_Task objective_
Please transcribe the lines below word for word, starting with the line that contains "family: Ranidae" and stopping after the line that contains "order: Asparagales".

_Input material_

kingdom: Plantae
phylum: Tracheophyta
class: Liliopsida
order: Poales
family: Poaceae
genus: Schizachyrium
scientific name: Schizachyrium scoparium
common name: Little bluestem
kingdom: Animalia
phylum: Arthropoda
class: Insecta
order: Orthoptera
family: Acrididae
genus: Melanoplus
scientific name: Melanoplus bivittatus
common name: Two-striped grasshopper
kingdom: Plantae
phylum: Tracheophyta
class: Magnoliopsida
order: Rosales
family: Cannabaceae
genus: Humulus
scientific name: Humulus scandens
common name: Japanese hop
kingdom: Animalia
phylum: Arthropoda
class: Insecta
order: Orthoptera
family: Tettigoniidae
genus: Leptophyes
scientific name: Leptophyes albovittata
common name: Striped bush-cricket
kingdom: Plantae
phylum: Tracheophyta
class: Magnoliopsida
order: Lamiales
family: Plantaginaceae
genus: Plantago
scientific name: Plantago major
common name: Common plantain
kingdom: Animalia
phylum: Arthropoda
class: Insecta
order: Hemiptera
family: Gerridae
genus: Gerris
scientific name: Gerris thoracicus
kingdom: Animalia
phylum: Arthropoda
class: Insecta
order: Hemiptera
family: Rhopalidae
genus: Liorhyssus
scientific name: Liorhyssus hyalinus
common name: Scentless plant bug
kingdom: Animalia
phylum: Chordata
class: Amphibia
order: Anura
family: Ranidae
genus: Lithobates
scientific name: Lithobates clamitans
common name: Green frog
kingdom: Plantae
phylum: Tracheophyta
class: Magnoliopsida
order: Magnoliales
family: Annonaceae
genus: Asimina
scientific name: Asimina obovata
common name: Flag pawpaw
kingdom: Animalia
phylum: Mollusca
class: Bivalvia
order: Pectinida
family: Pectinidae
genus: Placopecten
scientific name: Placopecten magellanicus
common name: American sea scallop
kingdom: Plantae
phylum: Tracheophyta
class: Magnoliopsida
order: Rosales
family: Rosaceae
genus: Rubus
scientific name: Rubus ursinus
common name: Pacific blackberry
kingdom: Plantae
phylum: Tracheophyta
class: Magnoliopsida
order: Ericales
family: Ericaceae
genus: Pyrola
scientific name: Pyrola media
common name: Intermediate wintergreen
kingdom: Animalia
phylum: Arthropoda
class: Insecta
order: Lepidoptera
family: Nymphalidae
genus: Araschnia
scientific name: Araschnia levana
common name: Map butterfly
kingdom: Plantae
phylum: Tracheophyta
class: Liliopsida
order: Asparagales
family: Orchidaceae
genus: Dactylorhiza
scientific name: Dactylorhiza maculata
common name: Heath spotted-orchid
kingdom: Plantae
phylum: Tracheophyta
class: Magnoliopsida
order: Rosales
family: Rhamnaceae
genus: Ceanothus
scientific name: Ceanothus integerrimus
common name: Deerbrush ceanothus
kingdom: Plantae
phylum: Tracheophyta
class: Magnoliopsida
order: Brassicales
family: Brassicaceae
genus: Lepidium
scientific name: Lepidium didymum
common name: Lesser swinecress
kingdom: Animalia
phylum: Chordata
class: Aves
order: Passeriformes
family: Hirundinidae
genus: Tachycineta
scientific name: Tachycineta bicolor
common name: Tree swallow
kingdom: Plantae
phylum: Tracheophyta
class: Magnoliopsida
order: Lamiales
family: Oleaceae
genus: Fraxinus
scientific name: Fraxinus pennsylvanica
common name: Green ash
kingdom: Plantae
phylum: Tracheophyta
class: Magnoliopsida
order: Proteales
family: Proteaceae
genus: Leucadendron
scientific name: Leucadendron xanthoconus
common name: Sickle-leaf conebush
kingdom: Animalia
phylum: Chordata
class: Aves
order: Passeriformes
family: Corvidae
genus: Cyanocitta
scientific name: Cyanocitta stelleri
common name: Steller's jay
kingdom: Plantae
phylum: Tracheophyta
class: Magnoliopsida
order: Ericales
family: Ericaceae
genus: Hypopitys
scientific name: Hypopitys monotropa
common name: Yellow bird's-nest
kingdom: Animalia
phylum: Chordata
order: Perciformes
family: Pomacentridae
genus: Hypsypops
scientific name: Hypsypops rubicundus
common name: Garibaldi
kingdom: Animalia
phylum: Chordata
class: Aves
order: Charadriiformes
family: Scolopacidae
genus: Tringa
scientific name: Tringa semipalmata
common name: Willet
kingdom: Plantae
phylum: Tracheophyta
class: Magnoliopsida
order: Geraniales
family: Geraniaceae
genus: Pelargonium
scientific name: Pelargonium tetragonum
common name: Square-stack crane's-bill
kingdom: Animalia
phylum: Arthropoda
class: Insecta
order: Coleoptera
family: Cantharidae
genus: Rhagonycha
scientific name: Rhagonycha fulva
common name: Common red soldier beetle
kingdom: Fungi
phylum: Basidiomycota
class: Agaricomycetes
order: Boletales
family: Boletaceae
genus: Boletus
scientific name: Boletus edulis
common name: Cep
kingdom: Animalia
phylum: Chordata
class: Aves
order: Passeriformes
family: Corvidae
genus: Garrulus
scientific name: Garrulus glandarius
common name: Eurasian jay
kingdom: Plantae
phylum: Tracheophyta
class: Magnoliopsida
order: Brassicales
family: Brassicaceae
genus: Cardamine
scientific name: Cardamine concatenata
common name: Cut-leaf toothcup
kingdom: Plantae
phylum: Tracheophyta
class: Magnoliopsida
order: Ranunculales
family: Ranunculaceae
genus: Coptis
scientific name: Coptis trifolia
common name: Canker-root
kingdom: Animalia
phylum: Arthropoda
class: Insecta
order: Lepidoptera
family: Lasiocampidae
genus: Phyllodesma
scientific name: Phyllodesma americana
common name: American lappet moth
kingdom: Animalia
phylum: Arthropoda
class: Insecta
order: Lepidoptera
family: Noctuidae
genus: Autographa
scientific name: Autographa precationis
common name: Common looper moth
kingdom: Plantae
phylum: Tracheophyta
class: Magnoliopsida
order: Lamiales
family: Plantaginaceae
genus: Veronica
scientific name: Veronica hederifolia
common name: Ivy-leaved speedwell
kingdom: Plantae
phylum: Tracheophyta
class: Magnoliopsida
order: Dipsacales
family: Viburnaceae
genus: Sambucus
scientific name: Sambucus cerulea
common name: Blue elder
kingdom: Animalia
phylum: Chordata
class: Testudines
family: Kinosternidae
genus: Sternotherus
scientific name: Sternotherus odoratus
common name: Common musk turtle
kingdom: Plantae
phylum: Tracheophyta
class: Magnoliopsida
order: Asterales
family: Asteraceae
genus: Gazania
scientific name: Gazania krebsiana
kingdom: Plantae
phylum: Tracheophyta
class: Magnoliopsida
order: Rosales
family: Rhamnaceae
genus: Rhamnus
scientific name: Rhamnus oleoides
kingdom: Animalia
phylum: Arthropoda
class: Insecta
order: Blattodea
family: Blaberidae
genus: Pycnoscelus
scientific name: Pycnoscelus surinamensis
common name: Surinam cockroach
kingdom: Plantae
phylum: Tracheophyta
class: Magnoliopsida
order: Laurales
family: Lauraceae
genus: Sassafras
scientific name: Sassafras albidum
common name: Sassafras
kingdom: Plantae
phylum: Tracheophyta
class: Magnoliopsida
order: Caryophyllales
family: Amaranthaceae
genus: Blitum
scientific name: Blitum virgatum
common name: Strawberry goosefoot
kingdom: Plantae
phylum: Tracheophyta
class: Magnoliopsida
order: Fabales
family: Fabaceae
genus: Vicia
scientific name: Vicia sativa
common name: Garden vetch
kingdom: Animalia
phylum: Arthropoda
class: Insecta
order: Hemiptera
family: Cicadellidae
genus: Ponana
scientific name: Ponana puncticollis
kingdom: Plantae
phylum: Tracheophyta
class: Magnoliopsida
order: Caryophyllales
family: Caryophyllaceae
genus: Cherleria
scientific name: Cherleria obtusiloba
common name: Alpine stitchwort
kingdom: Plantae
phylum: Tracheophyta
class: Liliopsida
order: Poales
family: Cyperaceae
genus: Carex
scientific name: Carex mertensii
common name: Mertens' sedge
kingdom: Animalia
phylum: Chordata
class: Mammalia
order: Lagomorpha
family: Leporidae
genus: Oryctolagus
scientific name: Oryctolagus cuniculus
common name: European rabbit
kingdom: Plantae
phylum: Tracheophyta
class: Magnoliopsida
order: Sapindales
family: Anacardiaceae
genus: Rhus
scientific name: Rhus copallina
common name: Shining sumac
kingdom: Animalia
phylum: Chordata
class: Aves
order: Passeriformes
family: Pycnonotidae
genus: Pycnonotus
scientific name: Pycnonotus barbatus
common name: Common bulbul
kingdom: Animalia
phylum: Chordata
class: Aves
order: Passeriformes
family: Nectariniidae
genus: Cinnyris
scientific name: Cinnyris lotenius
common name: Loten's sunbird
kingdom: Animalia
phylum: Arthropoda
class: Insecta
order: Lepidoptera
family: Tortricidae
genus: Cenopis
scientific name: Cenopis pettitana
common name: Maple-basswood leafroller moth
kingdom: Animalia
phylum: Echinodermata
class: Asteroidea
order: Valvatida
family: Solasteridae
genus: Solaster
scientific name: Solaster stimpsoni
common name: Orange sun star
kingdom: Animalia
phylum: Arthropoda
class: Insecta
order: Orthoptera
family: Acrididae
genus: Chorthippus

_Response for this exercise_
family: Ranidae
genus: Lithobates
scientific name: Lithobates clamitans
common name: Green frog
kingdom: Plantae
phylum: Tracheophyta
class: Magnoliopsida
order: Magnoliales
family: Annonaceae
genus: Asimina
scientific name: Asimina obovata
common name: Flag pawpaw
kingdom: Animalia
phylum: Mollusca
class: Bivalvia
order: Pectinida
family: Pectinidae
genus: Placopecten
scientific name: Placopecten magellanicus
common name: American sea scallop
kingdom: Plantae
phylum: Tracheophyta
class: Magnoliopsida
order: Rosales
family: Rosaceae
genus: Rubus
scientific name: Rubus ursinus
common name: Pacific blackberry
kingdom: Plantae
phylum: Tracheophyta
class: Magnoliopsida
order: Ericales
family: Ericaceae
genus: Pyrola
scientific name: Pyrola media
common name: Intermediate wintergreen
kingdom: Animalia
phylum: Arthropoda
class: Insecta
order: Lepidoptera
family: Nymphalidae
genus: Araschnia
scientific name: Araschnia levana
common name: Map butterfly
kingdom: Plantae
phylum: Tracheophyta
class: Liliopsida
order: Asparagales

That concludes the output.